Once the initiation is completed, eIF2 is released from the ribosome bound to GDP as an inactive binary complex. To participate in another round of translation initiation, this GDP must be exchanged for GTP.


The process of initiation of translation in eukaryotes with eIF2 in light-green. Other factors are shown, too.

eIF2 is an essential factor for protein synthesis that forms a ternary complex (TC) with GTP and the initiator Met-tRNAiMet. After its formation, the TC binds the 40S ribosomal sub-unit to form the 43S preinitiation complex (PIC). PIC-assembly is believed to be stimulated by the initiation factors eIF1, eIF1A, and the eIF3 complex according to in vitro experiments. The 43S PIC then binds mRNA that has previously been unwound by the eIF4F complex. The 43S PIC and the eIF4F proteins form a new 48S complex on the mRNA, which starts searching along the mRNA for the start codon (AUG). Upon base pairing of the AUG-codon with the Met-tRNA, eIF5 (which is a GTPase-activating protein) is recruited to the complex and induces eIF2 to hydrolyse its GTP. This causes eIF2-GDP to be released from this 48S complex and translation begins after recruitment of the 60S ribosomal sub-unit and formation of the 80S initiation complex. Finally, with the help of the Guanine nucleotide exchange factor eIF2B,[1] the GDP in eIF2 is exchanged for a GTP and the ternary complex reforms for a new round of translation initiation. [2][3][4]
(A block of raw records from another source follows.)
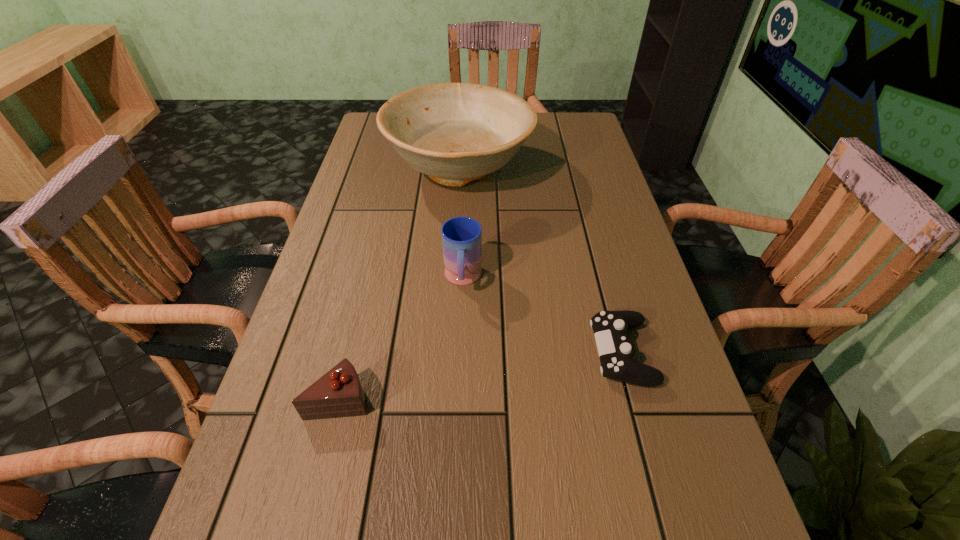
In the image, there is a desktop. Where is `free region at the right edge`? free region at the right edge is located at coordinates point(606,176).

In the image, there is a desktop. Where is `free space at the far left corner`? This screenshot has height=540, width=960. free space at the far left corner is located at coordinates (387, 145).

You are a GUI agent. You are given a task and a screenshot of the screen. Output one action in this format:
    pyautogui.click(x=<x>, y=<y>)
    Task: Click on the vacant space at the far right corner
    The width and height of the screenshot is (960, 540).
    Given the screenshot: What is the action you would take?
    pyautogui.click(x=551, y=140)

You are a GUI agent. You are given a task and a screenshot of the screen. Output one action in this format:
    pyautogui.click(x=<x>, y=<y>)
    Task: Click on the vacant space that's between the farthest object and the farther chocolate cake
    This screenshot has width=960, height=540.
    Given the screenshot: What is the action you would take?
    pyautogui.click(x=399, y=284)

Where is `free space between the fourth tallest object and the tallest object`? This screenshot has height=540, width=960. free space between the fourth tallest object and the tallest object is located at coordinates (540, 261).

Locate an element on the screen. This screenshot has height=540, width=960. unoccupied area between the control and the farthest object is located at coordinates (540, 261).

The height and width of the screenshot is (540, 960). In order to click on free space between the control and the left chocolate cake in this screenshot , I will do `click(481, 375)`.

The image size is (960, 540). Find the location of `free space between the second shortest object and the second tallest object`. free space between the second shortest object and the second tallest object is located at coordinates (542, 316).

Locate an element on the screen. The image size is (960, 540). vacant space in between the left chocolate cake and the control is located at coordinates (481, 375).

What are the coordinates of `vacant area that lies between the farthest object and the second shortest object` in the screenshot? It's located at (540, 261).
eIF2 is a heterotrimer of a total molar mass of 126 kDa that is composed of the three sub-units: α (sub-unit 1), β (sub-unit 2), and γ (sub-unit 3). The sequences of all three sub-units are highly conserved (pairwise amino acid identities for each sub-unit range from 47–72% when comparing the proteins of Homo sapiens and Saccharomyces cerevisiae).
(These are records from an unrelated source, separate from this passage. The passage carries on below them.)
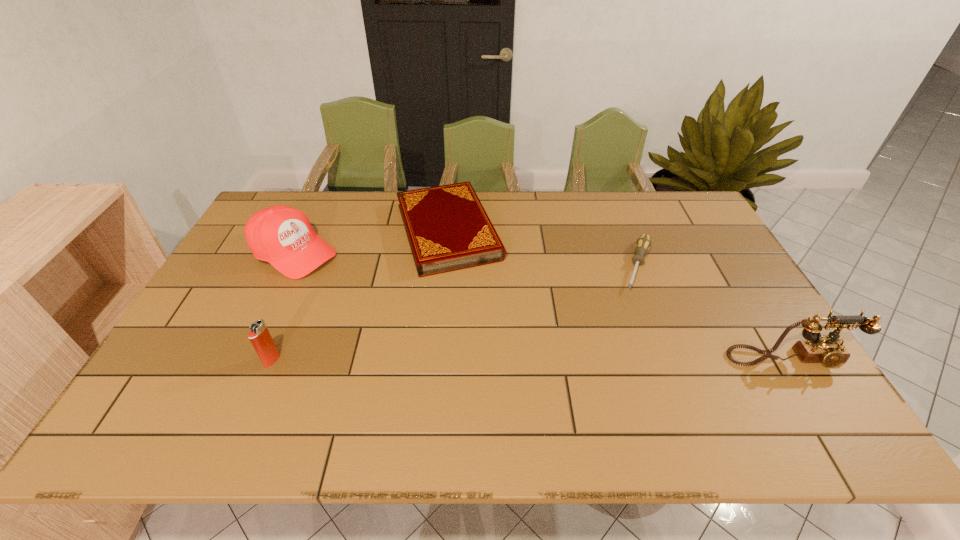
At what (x,y) coordinates should I click in order to perform the action: click on vacant area situated 0.080m at the tip of the second object from right to left. Please return your answer as a coordinate pair (x, y). Looking at the image, I should click on (634, 310).

Image resolution: width=960 pixels, height=540 pixels. In order to click on vacant space situated 0.270m at the tip of the second object from right to left in this screenshot , I will do `click(618, 362)`.

The width and height of the screenshot is (960, 540). I want to click on free space located 0.300m at the tip of the second object from right to left, so click(x=615, y=371).

At what (x,y) coordinates should I click in order to perform the action: click on free region located 0.140m on the front panel of the baseball cap. Please return your answer as a coordinate pair (x, y). This screenshot has height=540, width=960. Looking at the image, I should click on (355, 287).

Identify the location of vacant region located on the front panel of the baseball cap. (371, 296).

I want to click on vacant position located on the front panel of the baseball cap, so click(339, 278).

Identify the location of hardback book that is at the far edge. point(448,229).

At what (x,y) coordinates should I click in order to perform the action: click on baseball cap that is at the far edge. Please return your answer as a coordinate pair (x, y). Looking at the image, I should click on (281, 235).

The image size is (960, 540). I want to click on igniter that is positioned at the near edge, so click(259, 335).

Where is `telephone at the near edge`? telephone at the near edge is located at coordinates click(829, 350).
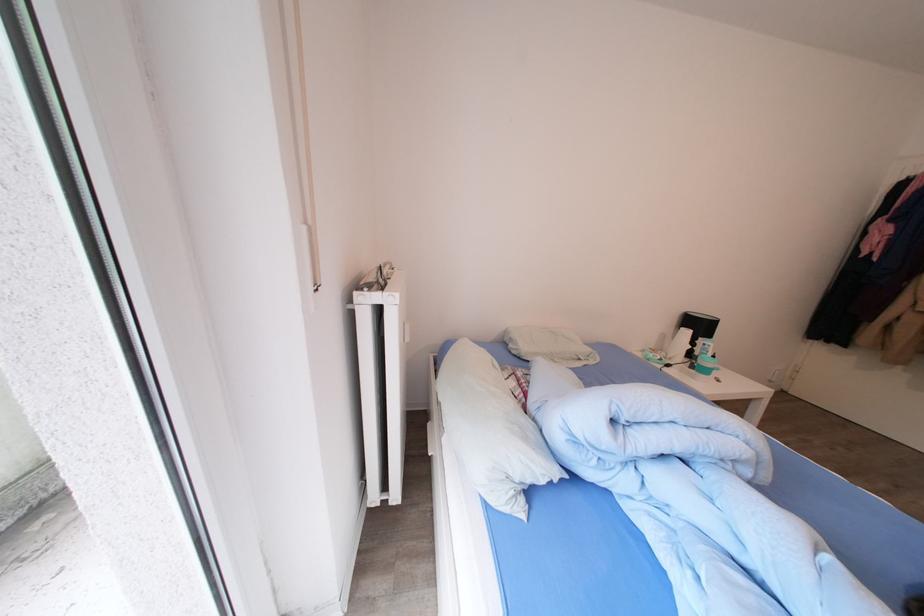
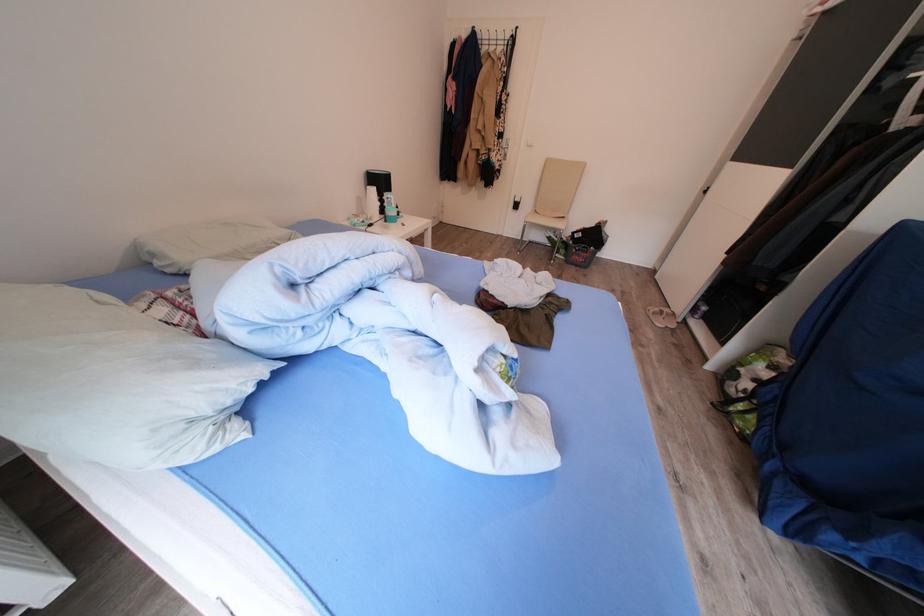
First-person continuous shooting, in which direction is the camera rotating?

The camera's rotation is toward right-down.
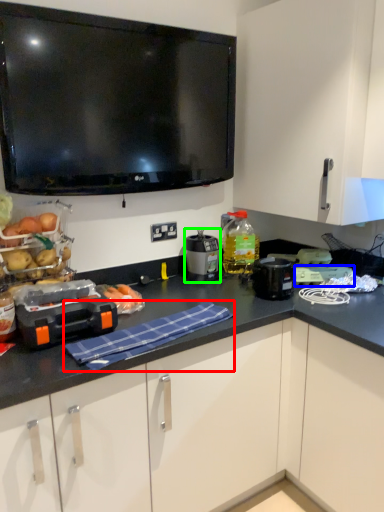
Question: Which object is positioned closest to cloth (highlighted by a red box)? Select from appliance (highlighted by a blue box) and kitchen appliance (highlighted by a green box).

Choices:
 (A) appliance
 (B) kitchen appliance

Answer: (B)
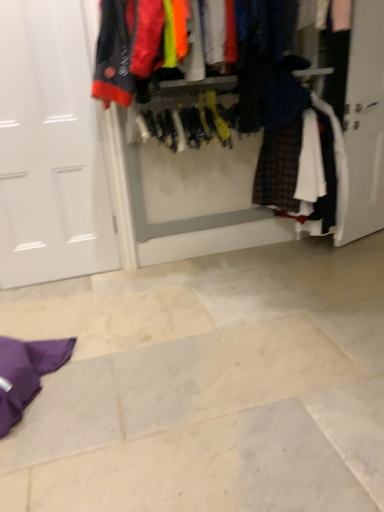
Describe the element at coordinates (50, 149) in the screenshot. This screenshot has height=512, width=384. I see `white matte door at left` at that location.

This screenshot has width=384, height=512. I want to click on white matte door at left, so click(50, 149).

The height and width of the screenshot is (512, 384). What do you see at coordinates (275, 178) in the screenshot?
I see `textured fabric closet at center` at bounding box center [275, 178].

Find the location of a particular element. textured fabric closet at center is located at coordinates (275, 178).

Image resolution: width=384 pixels, height=512 pixels. I want to click on white matte door at left, so click(50, 149).

Which object is positioned more to the right, white matte door at left or textured fabric closet at center?

textured fabric closet at center is more to the right.

Is the depth of white matte door at left less than that of textured fabric closet at center?

No, white matte door at left is further to the viewer.

Is point (4, 5) positioned after point (186, 81)?

No, it is not.

From the image's perspective, which one is positioned lower, white matte door at left or textured fabric closet at center?

From the image's view, white matte door at left is below.

From a real-world perspective, is white matte door at left physically located above or below textured fabric closet at center?

white matte door at left is below textured fabric closet at center.

In the scene shown: Is white matte door at left wider or thinner than textured fabric closet at center?

white matte door at left is thinner than textured fabric closet at center.

Which of these two, white matte door at left or textured fabric closet at center, stands shorter?

textured fabric closet at center is shorter.

Is white matte door at left bigger or smaller than textured fabric closet at center?

Considering their sizes, white matte door at left takes up less space than textured fabric closet at center.

From the picture: Would you say white matte door at left is inside or outside textured fabric closet at center?

white matte door at left is spatially situated outside textured fabric closet at center.

Can you see white matte door at left touching textured fabric closet at center?

There is a gap between white matte door at left and textured fabric closet at center.

Is white matte door at left facing towards textured fabric closet at center?

No, white matte door at left does not turn towards textured fabric closet at center.

How many degrees apart are the facing directions of white matte door at left and textured fabric closet at center?

There is a 0.81-degree angle between the facing directions of white matte door at left and textured fabric closet at center.

Identify the location of closet lying in front of the white matte door at left. Image resolution: width=384 pixels, height=512 pixels. (275, 178).

Based on their positions, is textured fabric closet at center located to the left or right of white matte door at left?

textured fabric closet at center is to the right of white matte door at left.

Which object is closer to the camera taking this photo, textured fabric closet at center or white matte door at left?

textured fabric closet at center is closer to the camera.

Is point (144, 19) more distant than point (76, 176)?

That is False.

From the image's perspective, between textured fabric closet at center and white matte door at left, which one is located above?

From the image's view, textured fabric closet at center is above.

From a real-world perspective, is textured fabric closet at center above or below white matte door at left?

In terms of real-world spatial position, textured fabric closet at center is above white matte door at left.

Considering the relative sizes of textured fabric closet at center and white matte door at left in the image provided, is textured fabric closet at center thinner than white matte door at left?

No.

Between textured fabric closet at center and white matte door at left, which one has less height?

With less height is textured fabric closet at center.

From the picture: Is textured fabric closet at center bigger than white matte door at left?

Yes.

From the picture: Can we say textured fabric closet at center lies outside white matte door at left?

Absolutely, textured fabric closet at center is external to white matte door at left.

Looking at this image, is textured fabric closet at center not close to white matte door at left?

textured fabric closet at center is near white matte door at left, not far away.

Is textured fabric closet at center turned away from white matte door at left?

No.

Identify the location of closet that appears on the right of white matte door at left. (275, 178).

In the image, there is a white matte door at left. Find the location of `closet above it (from the image's perspective)`. closet above it (from the image's perspective) is located at coordinates (275, 178).

Where is `door that appears behind the textured fabric closet at center`? door that appears behind the textured fabric closet at center is located at coordinates (50, 149).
Table 1: sub-units of eIF2[3][5]
sub-unit Alpha Beta Gamma
Molecular Weight / kDa 36 38 52
Similarity eIF2-alpha family GTP-binding elongation factor family eIF2-beta / eIF5 family
Interactions Binding of eIF5, eIF2B and RNA Binding of GTP and RNA

The α-sub-unit contains the main target for phosphorylation, a serine at position 51. It also contains a S1 motif domain, which is a potential RNA binding-site. Therefore, the α-sub-unit can be considered the regulatory sub-unit of the trimer.

The β-sub-unit contains multiple phosphorylation sites (residues 2, 13, 67, 218). What is important to consider is that there are also three lysine clusters in the N-terminal domain (NTD), which are important for the interaction with eIF2B. Moreover, the sequence of the protein comprises a zinc finger motif that was shown to play a role in both ternary complex and 43S preinitiation complex formation. There are also two guanine nucleotide-binding sequences that have not been shown to be involved in the regulation of eIF2 activity. The β-sub-unit is also believed to interact with both tRNA and mRNA.
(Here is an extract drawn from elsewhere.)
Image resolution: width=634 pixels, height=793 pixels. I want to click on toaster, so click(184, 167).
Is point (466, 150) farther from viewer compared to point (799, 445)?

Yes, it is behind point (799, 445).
The γ-sub-unit comprises three guanine nucleotide-binding sites and is known to be the main docking site for GTP/GDP. It also contains a tRNA-binding cavity that has been shown by X-ray crystallography. A zinc knuckle motif is able to bind one Zn2+ cation.[4][6][7]


Regulation of translation initiation via phosphorylation of Ser51 in eIF2's α-sub-unit.[8]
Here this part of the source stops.